- _WHAT IS BEING ASKED_: What you return should be the lines from the one with "変愛小説集も3冊目。これまで" through the one with "An offine Smart" in the data below, reproduced exactly with both ends, and no pictures at all.
[ENTRIES SUPPLIED — start]
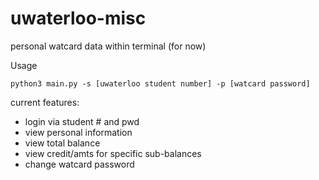 # uwaterloo-misc
personal watcard data within terminal (for now)

Usage

`python3 main.py -s [uwaterloo student number] -p [watcard password]`

current features:
- login via student # and pwd
- view personal information
- view total balance
- view credit/amts for specific sub-balances
- change watcard password

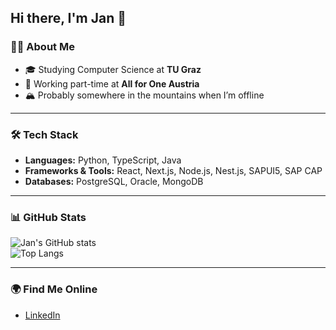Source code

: ## Hi there, I'm Jan 👋

### 👨‍💻 About Me
- 🎓 Studying Computer Science at **TU Graz**
- 💼 Working part-time at **All for One Austria**
- 🏔️ Probably somewhere in the mountains when I’m offline

---

### 🛠️ Tech Stack
- **Languages:** Python, TypeScript, Java
- **Frameworks & Tools:** React, Next.js, Node.js, Nest.js, SAPUI5, SAP CAP
- **Databases:** PostgreSQL, Oracle, MongoDB

---

### 📊 GitHub Stats
![Jan's GitHub stats](https://github-readme-stats.vercel.app/api?username=jANI0x&show_icons=true&theme=radical)  
![Top Langs](https://github-readme-stats.vercel.app/api/top-langs/?username=jANI0x&layout=compact&theme=radical)

---

### 🌍 Find Me Online
- [LinkedIn](https://www.linkedin.com/in/your-link)  
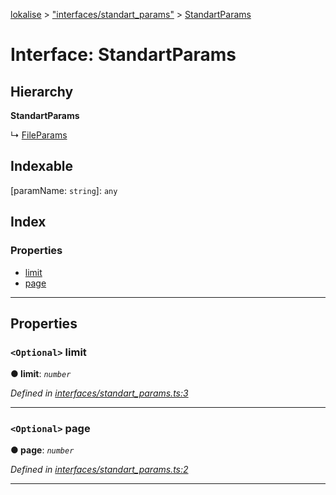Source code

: [lokalise](../README.md) > ["interfaces/standart_params"](../modules/_interfaces_standart_params_.md) > [StandartParams](../interfaces/_interfaces_standart_params_.standartparams.md)

# Interface: StandartParams

## Hierarchy

**StandartParams**

↳  [FileParams](_interfaces_file_params_.fileparams.md)

## Indexable

\[paramName: `string`\]:&nbsp;`any`
## Index

### Properties

* [limit](_interfaces_standart_params_.standartparams.md#limit)
* [page](_interfaces_standart_params_.standartparams.md#page)

---

## Properties

<a id="limit"></a>

### `<Optional>` limit

**● limit**: *`number`*

*Defined in [interfaces/standart_params.ts:3](https://github.com/lokalise/node-lokalise-api/blob/324e932/src/interfaces/standart_params.ts#L3)*

___
<a id="page"></a>

### `<Optional>` page

**● page**: *`number`*

*Defined in [interfaces/standart_params.ts:2](https://github.com/lokalise/node-lokalise-api/blob/324e932/src/interfaces/standart_params.ts#L2)*

___

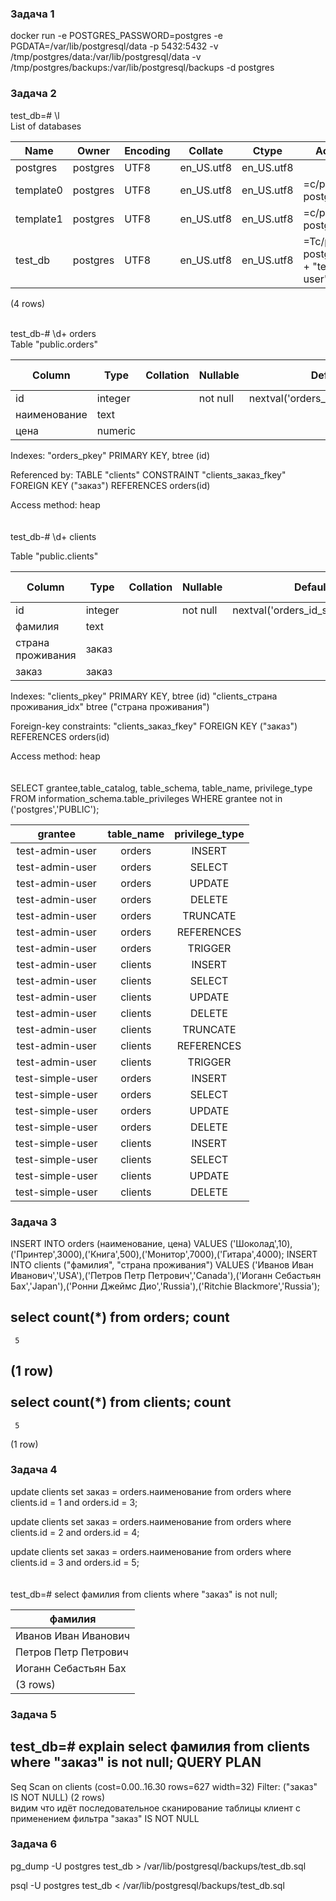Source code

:### Задача 1

docker run -e POSTGRES_PASSWORD=postgres -e PGDATA=/var/lib/postgresql/data -p 5432:5432 -v /tmp/postgres/data:/var/lib/postgresql/data -v /tmp/postgres/backups:/var/lib/postgresql/backups -d postgres

### Задача 2


test_db=# \l
                                <br> List of databases

| Name      | Owner    | Encoding | Collate    | Ctype      | Access privileges                                                     |
|-----------|----------|----------|------------|------------|-----------------------------------------------------------------------|
| postgres  | postgres | UTF8     | en_US.utf8 | en_US.utf8 |                                                                       |
| template0 | postgres | UTF8     | en_US.utf8 | en_US.utf8 | =c/postgres + postgres=CTc/postgres                                   |
| template1 | postgres | UTF8     | en_US.utf8 | en_US.utf8 | =c/postgres + postgres=CTc/postgres                                   |
| test_db   | postgres | UTF8     | en_US.utf8 | en_US.utf8 | =Tc/postgres + postgres=CTc/postgres + "test-admin-user"=CTc/postgres |
(4 rows)

<br>
test_db-# \d+ orders<br>
Table "public.orders"<br>

| Column       | Type    | Collation | Nullable | Default                            | Storage  | Stats target | Description |
|--------------|---------|-----------|----------|------------------------------------|----------|--------------|-------------|
| id           | integer |           | not null | nextval('orders_id_seq'::regclass) | plain    |              |             |
| наименование | text    |           |          |                                    | extended |              |             |
| цена         | numeric |           |          |                                    | main     |              |             |
<p>Indexes:
    "orders_pkey" PRIMARY KEY, btree (id)
<p>Referenced by:
    TABLE "clients" CONSTRAINT "clients_заказ_fkey" FOREIGN KEY ("заказ") REFERENCES orders(id)
<p>Access method: heap

<br>
<br>
<br>
test_db-# \d+ clients
<p> Table "public.clients"

| Column            | Type    | Collation | Nullable | Default                            | Storage  | Stats target | Description |
|-------------------|---------|-----------|----------|------------------------------------|----------|--------------|-------------|
| id                | integer |           | not null | nextval('orders_id_seq'::regclass) | plain    |              |             |
| фамилия           | text    |           |          |                                    | extended |              |             |
| страна проживания | заказ   |           |          |                                    | extended |              |             |
| заказ             | заказ   |           |          |                                    | extended |              |             |

<p>Indexes:
    "clients_pkey" PRIMARY KEY, btree (id)
    "clients_страна проживания_idx" btree ("страна проживания")
<p>Foreign-key constraints:
    "clients_заказ_fkey" FOREIGN KEY ("заказ") REFERENCES orders(id)
<p>Access method: heap

<br>
<br>
<br>
SELECT grantee,table_catalog, table_schema, table_name, privilege_type
FROM   information_schema.table_privileges 
WHERE  grantee not in ('postgres','PUBLIC');

  |      grantee     | table_name | privilege_type |
|:----------------:|:----------:|:--------------:|
| test-admin-user  | orders     | INSERT         |
| test-admin-user  | orders     | SELECT         |
| test-admin-user  | orders     | UPDATE         |
| test-admin-user  | orders     | DELETE         |
| test-admin-user  | orders     | TRUNCATE       |
| test-admin-user  | orders     | REFERENCES     |
| test-admin-user  | orders     | TRIGGER        |
| test-admin-user  | clients    | INSERT         |
| test-admin-user  | clients    | SELECT         |
| test-admin-user  | clients    | UPDATE         |
| test-admin-user  | clients    | DELETE         |
| test-admin-user  | clients    | TRUNCATE       |
| test-admin-user  | clients    | REFERENCES     |
| test-admin-user  | clients    | TRIGGER        |
| test-simple-user | orders     | INSERT         |
| test-simple-user | orders     | SELECT         |
| test-simple-user | orders     | UPDATE         |
| test-simple-user | orders     | DELETE         |
| test-simple-user | clients    | INSERT         |
| test-simple-user | clients    | SELECT         |
| test-simple-user | clients    | UPDATE         |
| test-simple-user | clients    | DELETE         |


### Задача 3

INSERT INTO orders (наименование, цена) VALUES ('Шоколад',10),('Принтер',3000),('Книга',500),('Монитор',7000),('Гитара',4000);
INSERT INTO clients ("фамилия", "страна проживания") VALUES ('Иванов Иван Иванович','USA'),('Петров Петр Петрович','Canada'),('Иоганн Себастьян Бах','Japan'),('Ронни Джеймс Дио','Russia'),('Ritchie Blackmore','Russia');

select count(*) from orders;
 count
---
     5
(1 row)
<br>
<br>
select count(*) from clients;
 count
---
     5
(1 row)

### Задача 4

update clients
set заказ = orders.наименование
from orders
where clients.id = 1
and orders.id = 3;

update clients
set заказ = orders.наименование
from orders
where clients.id = 2
and orders.id = 4;

update clients
set заказ = orders.наименование
from orders
where clients.id = 3
and orders.id = 5;
<br><br><br>
test_db=# select фамилия from clients where "заказ" is not null;
       
| фамилия              |
|----------------------|
| Иванов Иван Иванович |
| Петров Петр Петрович |
| Иоганн Себастьян Бах |
| (3 rows)             |

### Задача 5

test_db=# explain select фамилия from clients where "заказ" is not null;
                        QUERY PLAN
-----------------------------------------------------------
 Seq Scan on clients  (cost=0.00..16.30 rows=627 width=32)
   Filter: ("заказ" IS NOT NULL)
(2 rows)
<br>видим что идёт последовательное сканирование таблицы клиент с применением фильтра "заказ" IS NOT NULL

### Задача 6
pg_dump -U postgres test_db > /var/lib/postgresql/backups/test_db.sql
<p>psql -U postgres test_db < /var/lib/postgresql/backups/test_db.sql


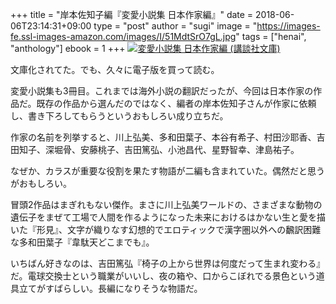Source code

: +++
title = "岸本佐知子編『変愛小説集 日本作家編』"
date = 2018-06-06T23:14:31+09:00
type = "post"
author = "sugi"
image = "https://images-fe.ssl-images-amazon.com/images/I/51MdtSrO7gL.jpg"
tags = ["henai", "anthology"]
ebook = 1
+++
<a href="http://www.amazon.co.jp/exec/obidos/ASIN/4062939142/chezsugi-22/ref=nosim/" name="amazletlink" target="_blank"><img src="https://images-fe.ssl-images-amazon.com/images/I/51MdtSrO7gL.jpg" alt="変愛小説集 日本作家編 (講談社文庫)" class="alignleft" /></a>

文庫化されてた。でも、久々に電子版を買って読む。

変愛小説集も3冊目。これまでは海外小説の翻訳だったが、今回は日本作家の作品だ。既存の作品から選んだのではなく、編者の岸本佐知子さんが作家に依頼し、書き下ろしてもらうというおもしろい成り立ちだ。

作家の名前を列挙すると、川上弘美、多和田葉子、本谷有希子、村田沙耶香、吉田知子、深堀骨、安藤桃子、吉田篤弘、小池昌代、星野智幸、津島祐子。

なぜか、カラスが重要な役割を果たす物語が二編も含まれていた。偶然だと思うがおもしろい。

冒頭2作品はまぎれもない傑作。まさに川上弘美ワールドの、さまざまな動物の遺伝子をまぜて工場で人間を作るようになった未来におけるはかない生と愛を描いた『形見』、文字が織りなす幻想的でエロティックで漢字圏以外への飜訳困難な多和田葉子『韋駄天どこまでも』。

いちばん好きなのは、吉田篤弘『椅子の上から世界は何度だって生まれ変わる』だ。電球交換士という職業がいいし、夜の箱や、口からこぼれでる景色という道具立てがすばらしい。長編になりそうな物語だ。
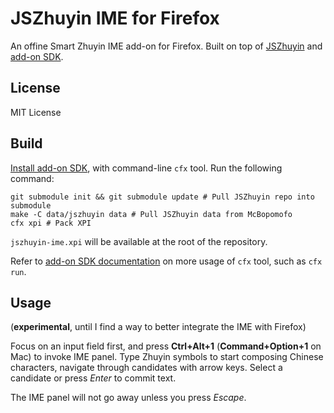 # JSZhuyin IME for Firefox

An offine Smart Zhuyin IME add-on for Firefox.
Built on top of [JSZhuyin](https://github.com/timdream/jszhuyin) and [add-on SDK](https://addons.mozilla.org/en-US/developers/builder).

## License

MIT License

## Build

[Install add-on SDK](https://addons.mozilla.org/en-US/developers/docs/sdk/latest/dev-guide/tutorials/installation.html), with command-line `cfx` tool. Run the following command:

    git submodule init && git submodule update # Pull JSZhuyin repo into submodule
    make -C data/jszhuyin data # Pull JSZhuyin data from McBopomofo
    cfx xpi # Pack XPI

`jszhuyin-ime.xpi` will be available at the root of the repository.

Refer to [add-on SDK documentation](https://addons.mozilla.org/en-US/developers/docs/sdk/latest/dev-guide/tutorials/getting-started-with-cfx.html) on more usage of `cfx` tool, such as `cfx run`.

## Usage

(**experimental**, until I find a way to better integrate the IME with Firefox)

Focus on an input field first, and press **Ctrl+Alt+1** (**Command+Option+1** on Mac) to invoke IME panel. Type Zhuyin symbols to start composing Chinese characters, navigate through candidates with arrow keys. Select a candidate or press *Enter* to commit text.

The IME panel will not go away unless you press *Escape*.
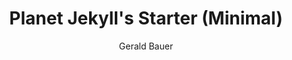 ---
title: "Planet Jekyll's Starter (Minimal)"
github: https://github.com/planetjekyll/jekyll-starter-theme
demo: http://planetjekyll.github.io/jekyll-starter-theme/
author: Gerald Bauer
ssg:
  - Jekyll
cms:
  - No Cms
---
[ENTRIES SUPPLIED — finish]
- _WRITTEN REPLY_:
変愛小説集も3冊目。これまでは海外小説の翻訳だったが、今回は日本作家の作品だ。既存の作品から選んだのではなく、編者の岸本佐知子さんが作家に依頼し、書き下ろしてもらうというおもしろい成り立ちだ。

作家の名前を列挙すると、川上弘美、多和田葉子、本谷有希子、村田沙耶香、吉田知子、深堀骨、安藤桃子、吉田篤弘、小池昌代、星野智幸、津島祐子。

なぜか、カラスが重要な役割を果たす物語が二編も含まれていた。偶然だと思うがおもしろい。

冒頭2作品はまぎれもない傑作。まさに川上弘美ワールドの、さまざまな動物の遺伝子をまぜて工場で人間を作るようになった未来におけるはかない生と愛を描いた『形見』、文字が織りなす幻想的でエロティックで漢字圏以外への飜訳困難な多和田葉子『韋駄天どこまでも』。

いちばん好きなのは、吉田篤弘『椅子の上から世界は何度だって生まれ変わる』だ。電球交換士という職業がいいし、夜の箱や、口からこぼれでる景色という道具立てがすばらしい。長編になりそうな物語だ。
 # JSZhuyin IME for Firefox

An offine Smart Zhuyin IME add-on for Firefox.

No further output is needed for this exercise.